§ Input for this task
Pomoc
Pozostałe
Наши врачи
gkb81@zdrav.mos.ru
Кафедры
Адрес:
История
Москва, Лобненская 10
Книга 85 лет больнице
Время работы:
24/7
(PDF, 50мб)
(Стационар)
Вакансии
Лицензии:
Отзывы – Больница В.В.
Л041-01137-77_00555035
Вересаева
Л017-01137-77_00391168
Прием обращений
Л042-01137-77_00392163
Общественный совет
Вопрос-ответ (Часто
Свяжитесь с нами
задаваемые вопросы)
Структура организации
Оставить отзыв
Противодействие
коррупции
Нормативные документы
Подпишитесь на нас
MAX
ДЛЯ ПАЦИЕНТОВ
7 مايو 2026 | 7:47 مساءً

---

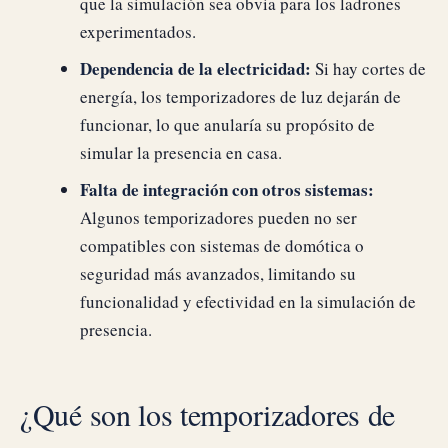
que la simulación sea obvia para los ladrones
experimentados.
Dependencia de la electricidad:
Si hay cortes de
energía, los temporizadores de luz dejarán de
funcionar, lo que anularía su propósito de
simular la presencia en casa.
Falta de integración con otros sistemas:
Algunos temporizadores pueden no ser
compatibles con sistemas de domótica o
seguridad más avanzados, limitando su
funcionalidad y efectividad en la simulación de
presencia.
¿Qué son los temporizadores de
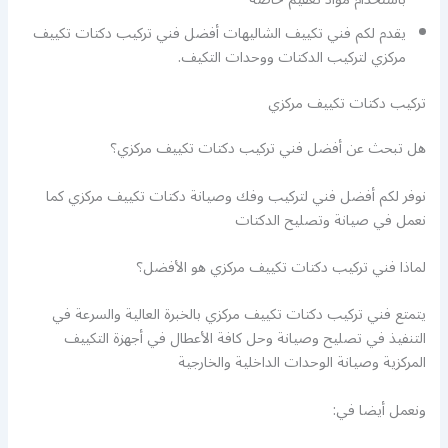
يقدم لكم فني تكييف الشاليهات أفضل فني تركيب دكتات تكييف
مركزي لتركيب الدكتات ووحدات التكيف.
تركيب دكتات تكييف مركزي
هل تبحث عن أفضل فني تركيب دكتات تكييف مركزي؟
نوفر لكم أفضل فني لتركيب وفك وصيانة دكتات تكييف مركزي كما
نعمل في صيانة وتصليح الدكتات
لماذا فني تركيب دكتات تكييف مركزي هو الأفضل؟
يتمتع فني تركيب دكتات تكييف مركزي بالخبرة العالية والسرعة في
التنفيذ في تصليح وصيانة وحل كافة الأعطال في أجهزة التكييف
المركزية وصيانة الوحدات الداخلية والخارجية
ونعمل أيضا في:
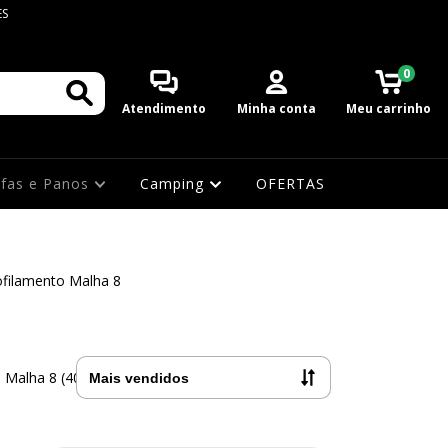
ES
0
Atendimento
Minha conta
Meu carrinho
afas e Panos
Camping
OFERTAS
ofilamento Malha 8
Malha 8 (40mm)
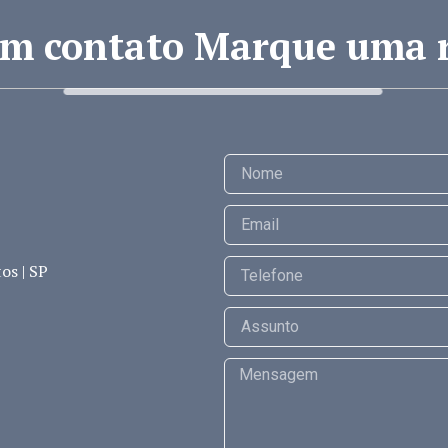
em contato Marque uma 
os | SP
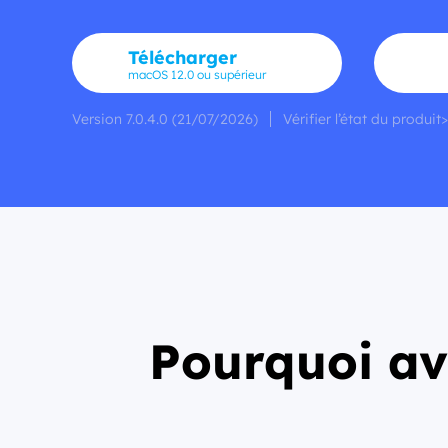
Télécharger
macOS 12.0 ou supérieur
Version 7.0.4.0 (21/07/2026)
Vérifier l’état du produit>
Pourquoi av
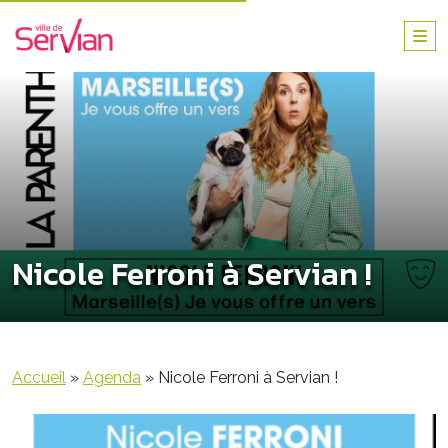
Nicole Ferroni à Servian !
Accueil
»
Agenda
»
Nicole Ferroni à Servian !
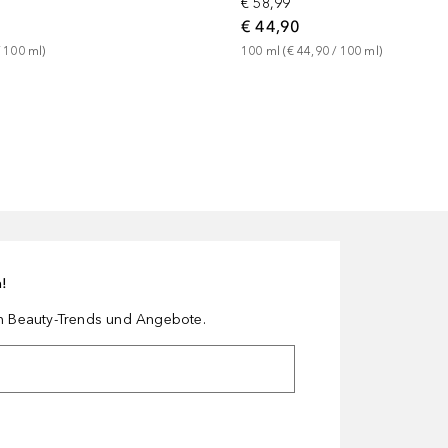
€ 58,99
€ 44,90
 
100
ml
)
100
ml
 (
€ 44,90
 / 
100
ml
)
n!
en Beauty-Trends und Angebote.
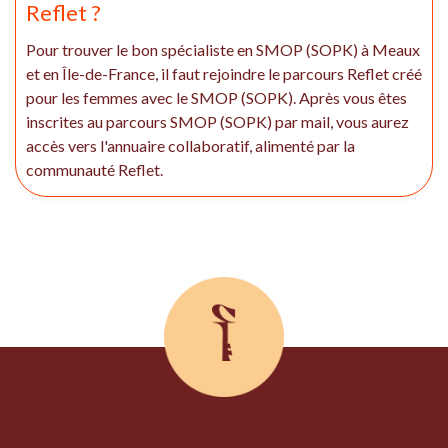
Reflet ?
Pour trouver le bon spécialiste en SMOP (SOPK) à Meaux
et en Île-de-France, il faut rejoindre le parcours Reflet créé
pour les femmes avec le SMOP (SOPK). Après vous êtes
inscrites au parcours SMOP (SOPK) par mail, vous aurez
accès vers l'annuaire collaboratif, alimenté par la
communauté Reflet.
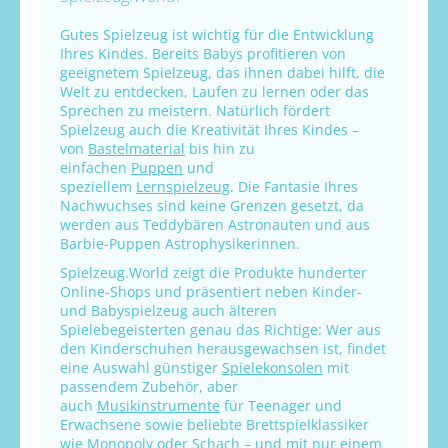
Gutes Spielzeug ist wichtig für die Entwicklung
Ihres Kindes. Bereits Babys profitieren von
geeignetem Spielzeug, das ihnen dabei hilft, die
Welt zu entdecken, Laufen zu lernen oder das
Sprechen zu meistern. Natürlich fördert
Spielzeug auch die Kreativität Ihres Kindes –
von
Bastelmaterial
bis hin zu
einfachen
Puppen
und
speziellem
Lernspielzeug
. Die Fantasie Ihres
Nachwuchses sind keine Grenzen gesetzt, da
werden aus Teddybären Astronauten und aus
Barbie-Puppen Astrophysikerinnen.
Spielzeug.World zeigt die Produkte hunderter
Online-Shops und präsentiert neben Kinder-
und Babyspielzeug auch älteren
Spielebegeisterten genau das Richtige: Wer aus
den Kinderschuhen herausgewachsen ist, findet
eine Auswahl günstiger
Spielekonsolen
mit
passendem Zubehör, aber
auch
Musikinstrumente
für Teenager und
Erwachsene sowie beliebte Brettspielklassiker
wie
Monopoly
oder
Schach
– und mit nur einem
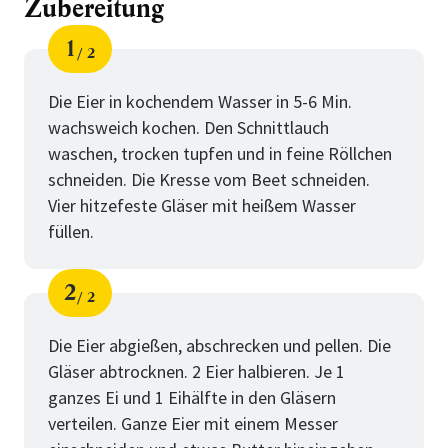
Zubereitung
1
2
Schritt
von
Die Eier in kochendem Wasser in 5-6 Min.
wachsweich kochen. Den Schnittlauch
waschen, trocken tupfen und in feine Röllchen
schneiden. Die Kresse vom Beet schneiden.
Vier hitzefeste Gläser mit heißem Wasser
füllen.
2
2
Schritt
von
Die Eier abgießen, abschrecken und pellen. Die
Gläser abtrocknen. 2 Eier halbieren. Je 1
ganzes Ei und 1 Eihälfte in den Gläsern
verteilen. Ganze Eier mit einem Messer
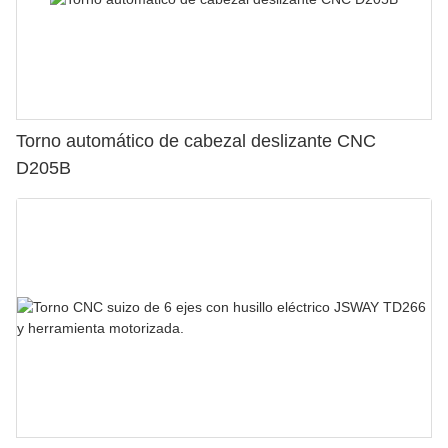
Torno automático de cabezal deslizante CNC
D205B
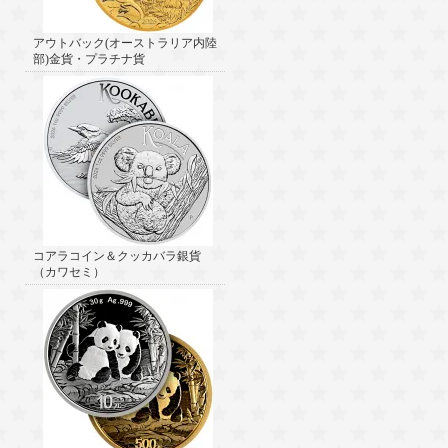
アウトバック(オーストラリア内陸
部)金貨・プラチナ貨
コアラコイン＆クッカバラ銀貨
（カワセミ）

§ Task details
Scanning the data above, copy out every line where "sistemas" is found.

§ Solution for this exercise
Falta de integración con otros sistemas:
compatibles con sistemas de domótica o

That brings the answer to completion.